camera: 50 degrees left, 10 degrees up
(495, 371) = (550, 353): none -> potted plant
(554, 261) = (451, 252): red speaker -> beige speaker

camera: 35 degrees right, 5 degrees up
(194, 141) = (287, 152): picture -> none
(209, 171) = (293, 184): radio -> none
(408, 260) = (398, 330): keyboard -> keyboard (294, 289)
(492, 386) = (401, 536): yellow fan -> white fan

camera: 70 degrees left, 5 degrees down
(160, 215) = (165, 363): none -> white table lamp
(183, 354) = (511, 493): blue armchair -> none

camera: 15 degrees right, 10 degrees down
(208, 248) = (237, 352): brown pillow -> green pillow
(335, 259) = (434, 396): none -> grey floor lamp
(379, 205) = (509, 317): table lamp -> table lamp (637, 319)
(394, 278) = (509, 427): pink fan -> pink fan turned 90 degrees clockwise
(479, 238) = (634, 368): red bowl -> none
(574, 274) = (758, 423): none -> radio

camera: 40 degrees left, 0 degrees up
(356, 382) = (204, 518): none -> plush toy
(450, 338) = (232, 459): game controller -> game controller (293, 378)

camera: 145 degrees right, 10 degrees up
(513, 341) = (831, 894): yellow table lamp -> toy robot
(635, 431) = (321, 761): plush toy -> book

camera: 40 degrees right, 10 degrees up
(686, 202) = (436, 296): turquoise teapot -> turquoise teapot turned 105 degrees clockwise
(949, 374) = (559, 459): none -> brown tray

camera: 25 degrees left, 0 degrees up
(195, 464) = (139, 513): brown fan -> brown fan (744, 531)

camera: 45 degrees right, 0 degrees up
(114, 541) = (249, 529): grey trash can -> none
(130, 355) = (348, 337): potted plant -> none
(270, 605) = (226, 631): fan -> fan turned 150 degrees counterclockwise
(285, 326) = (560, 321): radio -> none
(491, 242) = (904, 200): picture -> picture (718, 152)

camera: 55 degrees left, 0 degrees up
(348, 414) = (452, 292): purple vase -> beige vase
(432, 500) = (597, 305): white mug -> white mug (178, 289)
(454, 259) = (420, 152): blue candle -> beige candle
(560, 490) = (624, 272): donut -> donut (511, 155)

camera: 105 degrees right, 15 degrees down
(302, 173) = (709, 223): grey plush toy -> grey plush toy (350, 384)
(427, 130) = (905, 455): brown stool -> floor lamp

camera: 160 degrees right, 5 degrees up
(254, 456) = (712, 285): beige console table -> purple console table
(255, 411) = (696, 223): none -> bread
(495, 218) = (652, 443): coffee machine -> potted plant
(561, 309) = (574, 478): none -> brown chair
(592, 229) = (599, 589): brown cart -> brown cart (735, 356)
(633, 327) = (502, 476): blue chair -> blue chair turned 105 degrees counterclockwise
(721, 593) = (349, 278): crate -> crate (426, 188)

+++++

Your instructions =>
Print the material once more. Change nothing.

Answer space =>
camera: 50 degrees left, 10 degrees up
(495, 371) = (550, 353): none -> potted plant
(554, 261) = (451, 252): red speaker -> beige speaker

camera: 35 degrees right, 5 degrees up
(194, 141) = (287, 152): picture -> none
(209, 171) = (293, 184): radio -> none
(408, 260) = (398, 330): keyboard -> keyboard (294, 289)
(492, 386) = (401, 536): yellow fan -> white fan

camera: 70 degrees left, 5 degrees down
(160, 215) = (165, 363): none -> white table lamp
(183, 354) = (511, 493): blue armchair -> none

camera: 15 degrees right, 10 degrees down
(208, 248) = (237, 352): brown pillow -> green pillow
(335, 259) = (434, 396): none -> grey floor lamp
(379, 205) = (509, 317): table lamp -> table lamp (637, 319)
(394, 278) = (509, 427): pink fan -> pink fan turned 90 degrees clockwise
(479, 238) = (634, 368): red bowl -> none
(574, 274) = (758, 423): none -> radio

camera: 40 degrees left, 0 degrees up
(356, 382) = (204, 518): none -> plush toy
(450, 338) = (232, 459): game controller -> game controller (293, 378)

camera: 145 degrees right, 10 degrees up
(513, 341) = (831, 894): yellow table lamp -> toy robot
(635, 431) = (321, 761): plush toy -> book

camera: 40 degrees right, 10 degrees up
(686, 202) = (436, 296): turquoise teapot -> turquoise teapot turned 105 degrees clockwise
(949, 374) = (559, 459): none -> brown tray

camera: 25 degrees left, 0 degrees up
(195, 464) = (139, 513): brown fan -> brown fan (744, 531)

camera: 45 degrees right, 0 degrees up
(114, 541) = (249, 529): grey trash can -> none
(130, 355) = (348, 337): potted plant -> none
(270, 605) = (226, 631): fan -> fan turned 150 degrees counterclockwise
(285, 326) = (560, 321): radio -> none
(491, 242) = (904, 200): picture -> picture (718, 152)

camera: 55 degrees left, 0 degrees up
(348, 414) = (452, 292): purple vase -> beige vase
(432, 500) = (597, 305): white mug -> white mug (178, 289)
(454, 259) = (420, 152): blue candle -> beige candle
(560, 490) = (624, 272): donut -> donut (511, 155)

camera: 105 degrees right, 15 degrees down
(302, 173) = (709, 223): grey plush toy -> grey plush toy (350, 384)
(427, 130) = (905, 455): brown stool -> floor lamp

camera: 160 degrees right, 5 degrees up
(254, 456) = (712, 285): beige console table -> purple console table
(255, 411) = (696, 223): none -> bread
(495, 218) = (652, 443): coffee machine -> potted plant
(561, 309) = (574, 478): none -> brown chair
(592, 229) = (599, 589): brown cart -> brown cart (735, 356)
(633, 327) = (502, 476): blue chair -> blue chair turned 105 degrees counterclockwise
(721, 593) = (349, 278): crate -> crate (426, 188)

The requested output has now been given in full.